Two months ago, Rep. Blake Farenthold vowed to repay the $84,000 he used in taxpayer money to pay the settlement of a former aide who accused him of sexual harassment and other improper conduct.
As of Friday, he has still not done so.
Farenthold's communications director, Stacey Daniels, confirmed to CNN that the congressman has not cut a check yet and is "waiting on advice of counsel before acting."
Farenthold first vowed on December 4 that he would pay back the money, telling a local TV station, KRIS in Corpus Christi, Texas, that he is "going to hand a check over this week to probably Speaker Ryan or somebody and say, 'Look, here's the amount of my settlement. Give it back to the taxpayers. I want to be clear that I didn't do anything wrong, but I also don't want the taxpayers to be on the hook for this."
The House Ethics Committee announced late last year it would investigate Farenthold for allegations of sexual harassment from the former aide, Lauren Greene, who received the $84,000 settlement after she sued Farenthold in December 2014 for gender discrimination, sexual harassment and creating a hostile work environment. CNN later reported that a former senior aide to Farenthold approached the Ethics Committee in December 2017 to share a damning account of working for the Texas Republican, describing the congressman as verbally abusive and sexually demeaning -- and his congressional office as an intensely hostile environment that drove the aide to physical and emotional distress.

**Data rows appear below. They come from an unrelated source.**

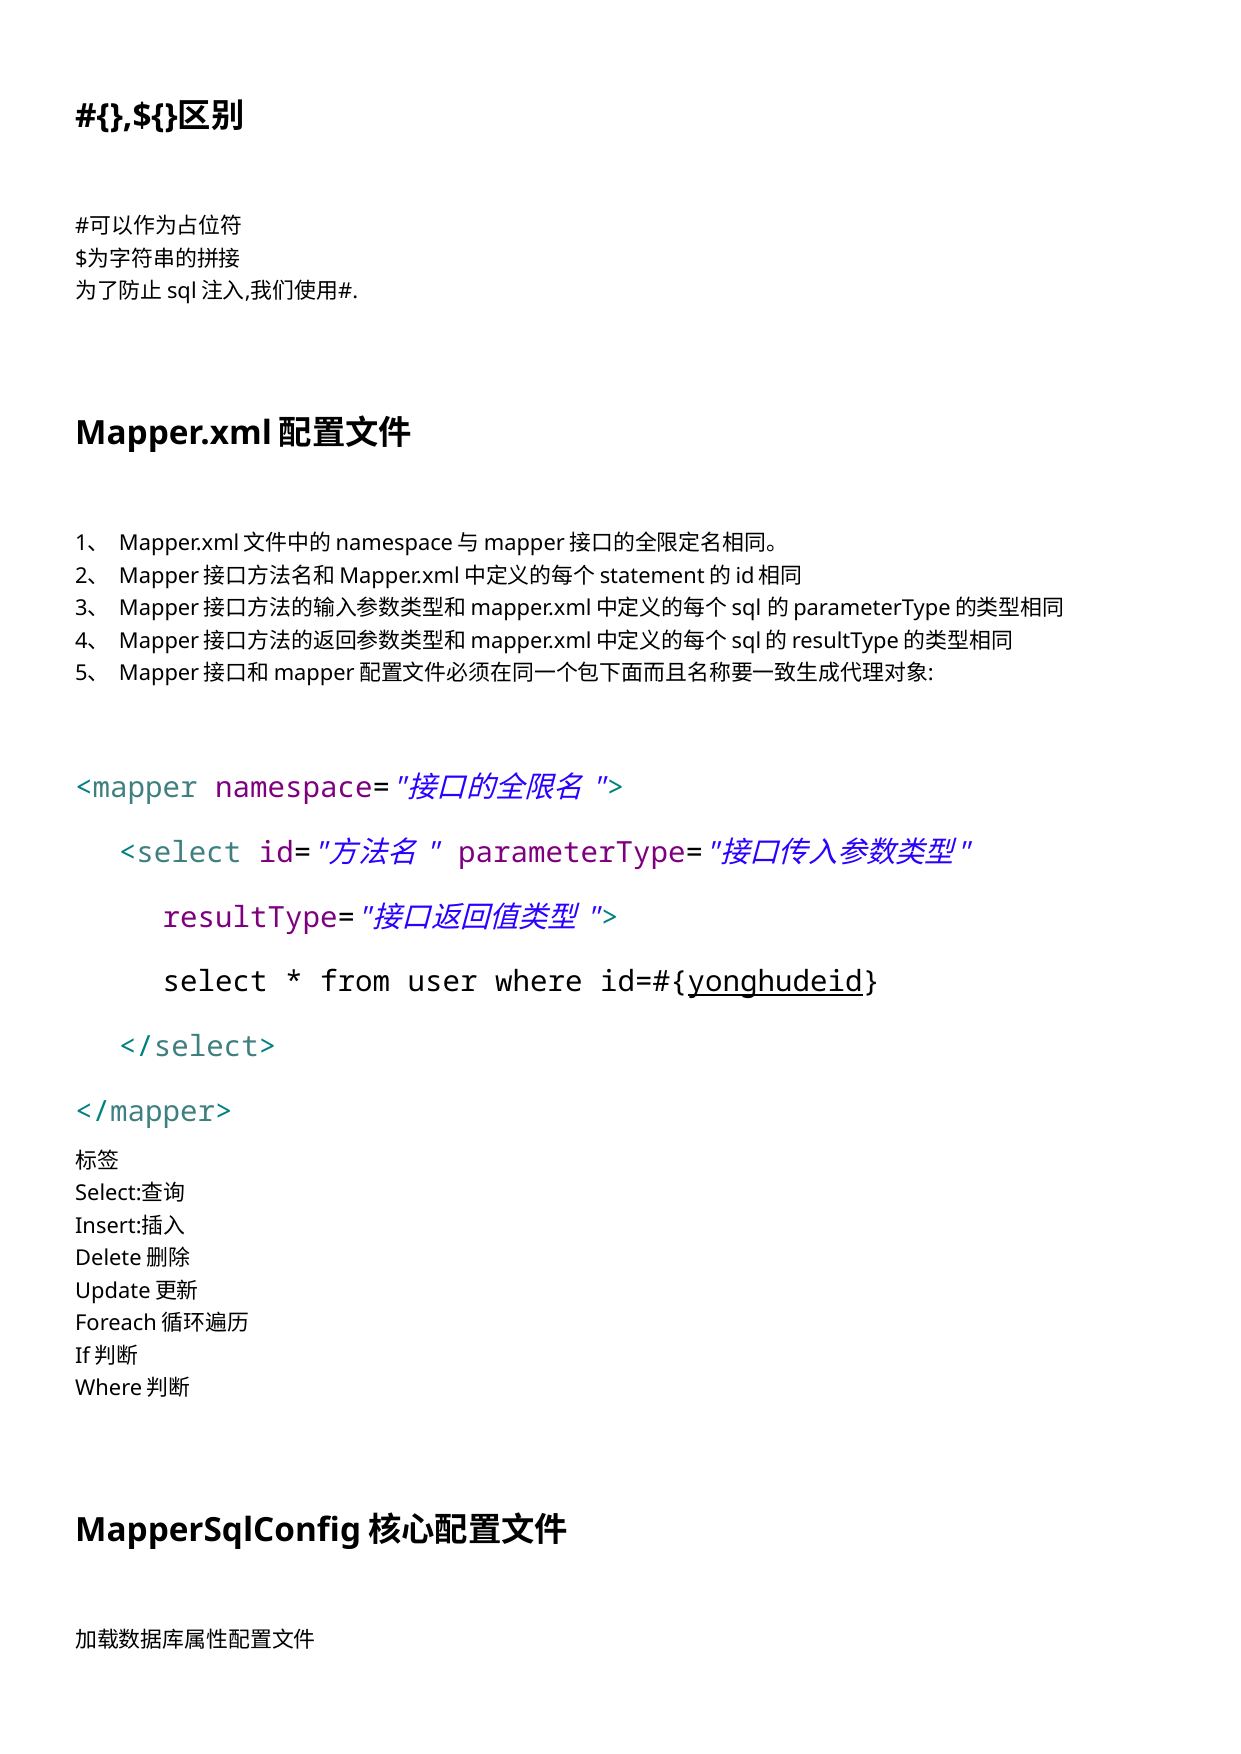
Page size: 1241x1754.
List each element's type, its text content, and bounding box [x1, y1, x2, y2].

text If判断 [75, 1338, 1165, 1370]
text <mapper namespace="接口的全限名 "> [75, 753, 1165, 818]
text </select> [75, 1013, 1165, 1078]
text 5、 Mapper接口和mapper配置文件必须在同一个包下面而且名称要一致生成代理对象: [75, 655, 1165, 688]
text Insert:插入 [75, 1208, 1165, 1240]
text Update更新 [75, 1273, 1165, 1305]
text 1、 Mapper.xml文件中的namespace与mapper接口的全限定名相同。 [75, 525, 1165, 558]
text #可以作为占位符 [75, 208, 1165, 241]
subtitle MapperSqlConfig核心配置文件 [75, 1495, 1165, 1560]
text Select:查询 [75, 1175, 1165, 1208]
text resultType="接口返回值类型 "> [75, 883, 1165, 948]
text $为字符串的拼接 [75, 241, 1165, 273]
subtitle Mapper.xml配置文件 [75, 398, 1165, 463]
text 标签 [75, 1143, 1165, 1175]
text Delete删除 [75, 1240, 1165, 1273]
text 3、 Mapper接口方法的输入参数类型和mapper.xml中定义的每个sql 的parameterType的类型相同 [75, 590, 1165, 623]
text 加载数据库属性配置文件 [75, 1622, 1165, 1654]
text <select id="方法名 " parameterType="接口传入参数类型" [75, 818, 1165, 883]
text 2、 Mapper接口方法名和Mapper.xml中定义的每个statement的id相同 [75, 558, 1165, 590]
text Where判断 [75, 1370, 1165, 1403]
subtitle #{},${}区别 [75, 81, 1165, 146]
text select * from user where id=#{yonghudeid} [75, 948, 1165, 1013]
text Foreach循环遍历 [75, 1305, 1165, 1338]
text </mapper> [75, 1078, 1165, 1143]
text 为了防止sql注入,我们使用#. [75, 273, 1165, 306]
text 4、 Mapper接口方法的返回参数类型和mapper.xml中定义的每个sql的resultType的类型相同 [75, 623, 1165, 655]
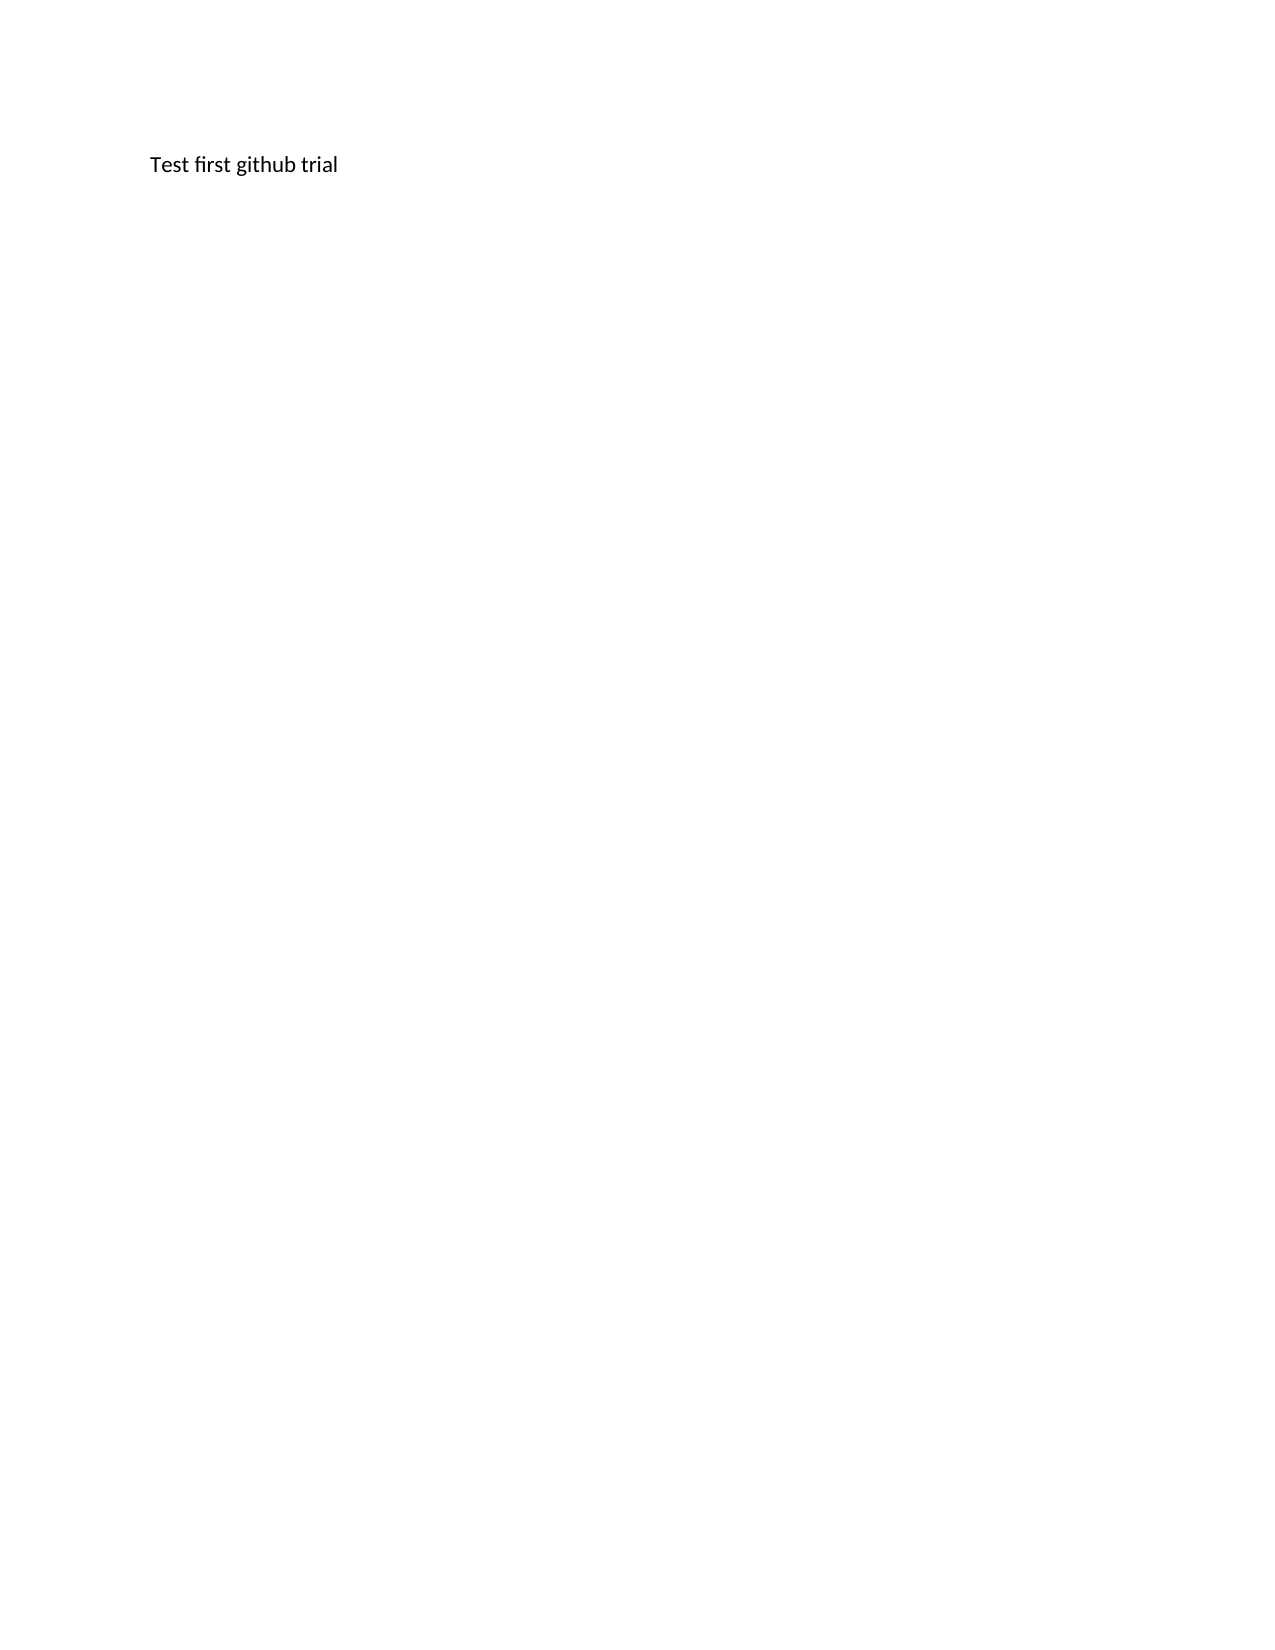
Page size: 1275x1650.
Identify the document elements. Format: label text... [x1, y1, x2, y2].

text Test first github trial [150, 150, 1125, 178]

Farenthold denied some of the allegations against him but also apologized using for inappropriate language and his role in creating a hostile workplace. He announced in December that he would not seek re-election.

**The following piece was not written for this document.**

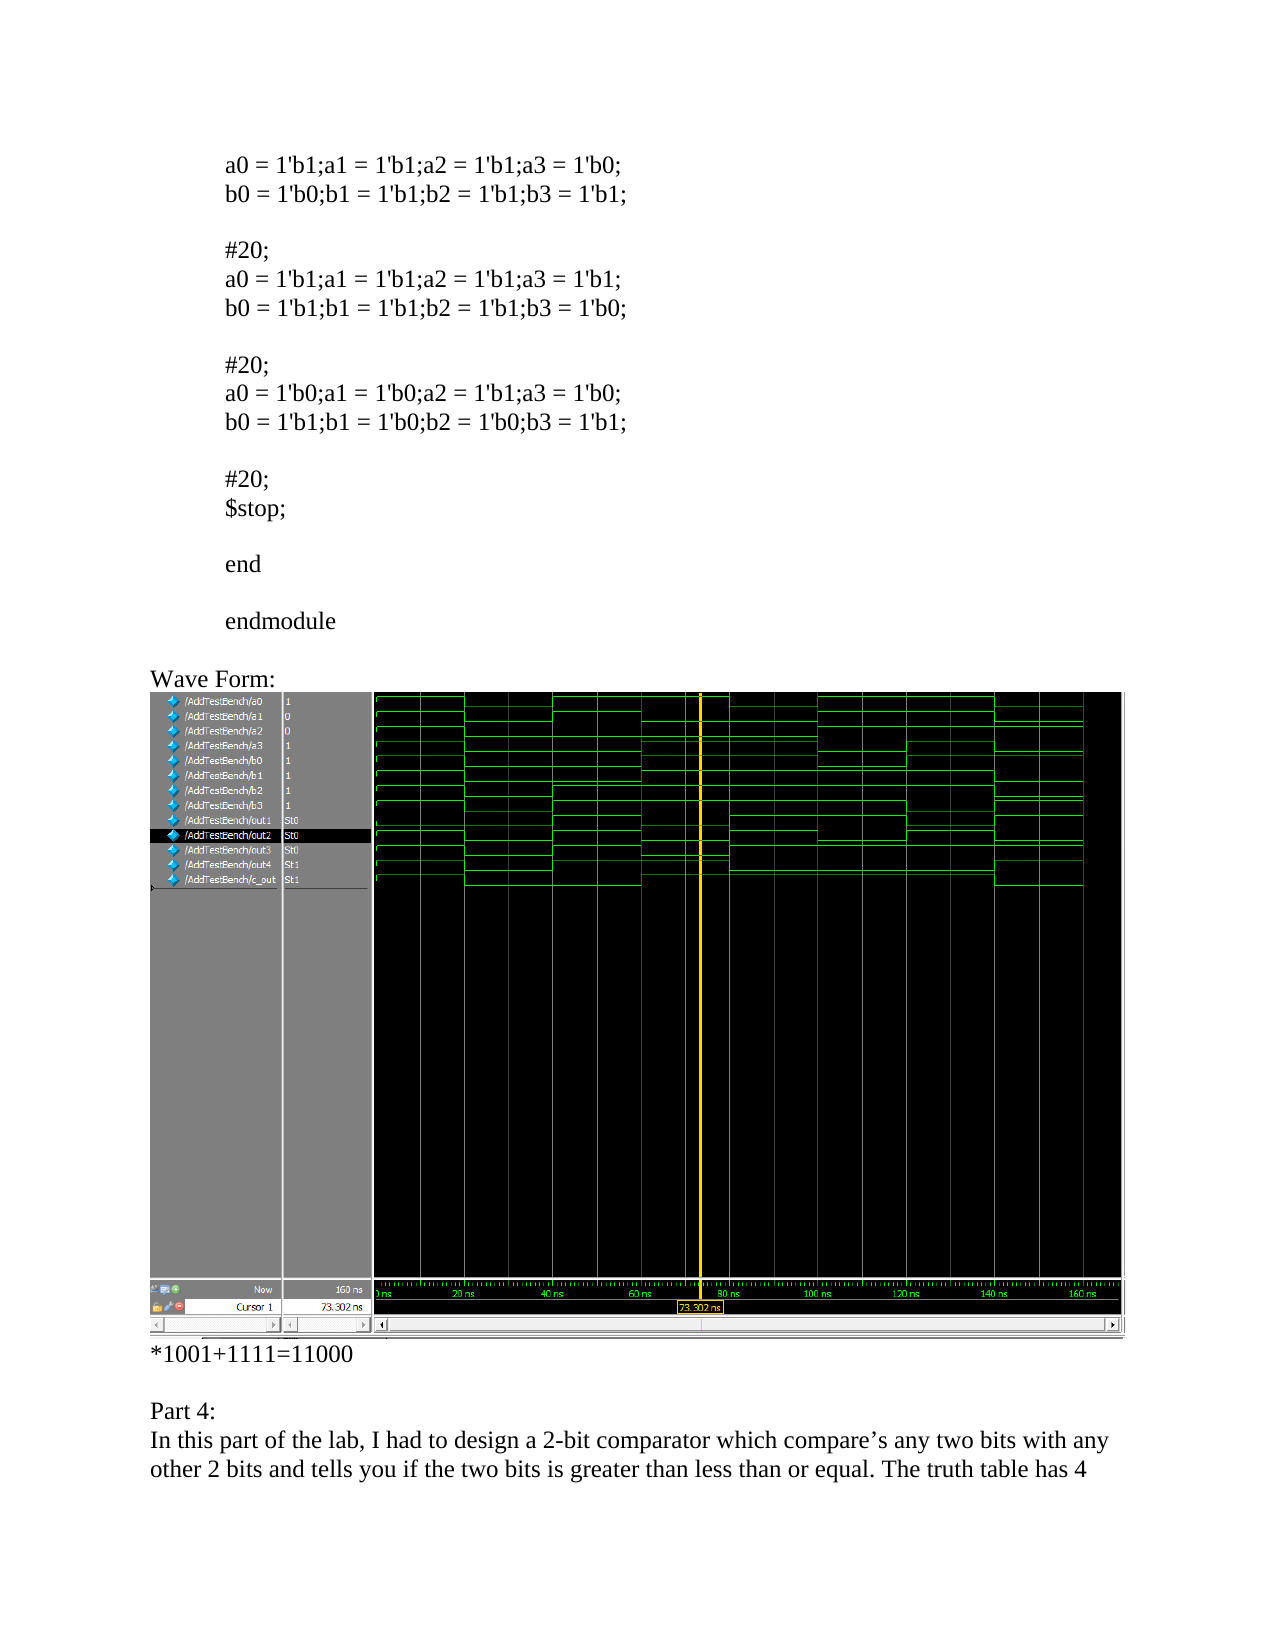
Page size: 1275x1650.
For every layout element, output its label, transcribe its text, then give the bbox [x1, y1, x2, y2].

A month after that, Farenthold's office said the holdup for repaying the settlement was because they wanted to see what legislative fixes the House made to the Congressional Accountability Act.
The CAA set up the Office of Compliance, the agency that handles workplace complaint and settlements -- and allowed members of Congress to use taxpayer money to pay off settlements out of a Treasury fund.
Farenthold's office said in January that "on the advice of counsel (the congressman) is waiting to see what changes the House will make to the Congressional Accountability Act before repaying those funds."
On Tuesday the House passed legislation to reform the law, which among other changes would require members of Congress to repay the Treasury fund within 90 days. But the bill is not retroactive and would apply only to future settlements. The legislation still needs to be approved by the Senate to become law.
Asked by CNN if Farenthold should still be paying back the funds, the chairman of the Committee on House Administration -- the committee that crafted the legislation -- said that is up to the congressman to "resolve" for himself.
"At the end of the day, it is up to each individual member to do the right thing," said Rep. Gregg Harper, a Mississippi Republican. "We can't make him do that. Nothing I say to him or anybody else (will) require them to do that."
A spokeswoman for House Speaker Paul Ryan, AshLee Strong, told CNN, "Rep. Farenthold told the speaker he would be paying the settlement back, and we have since repeatedly stated he should pay it back."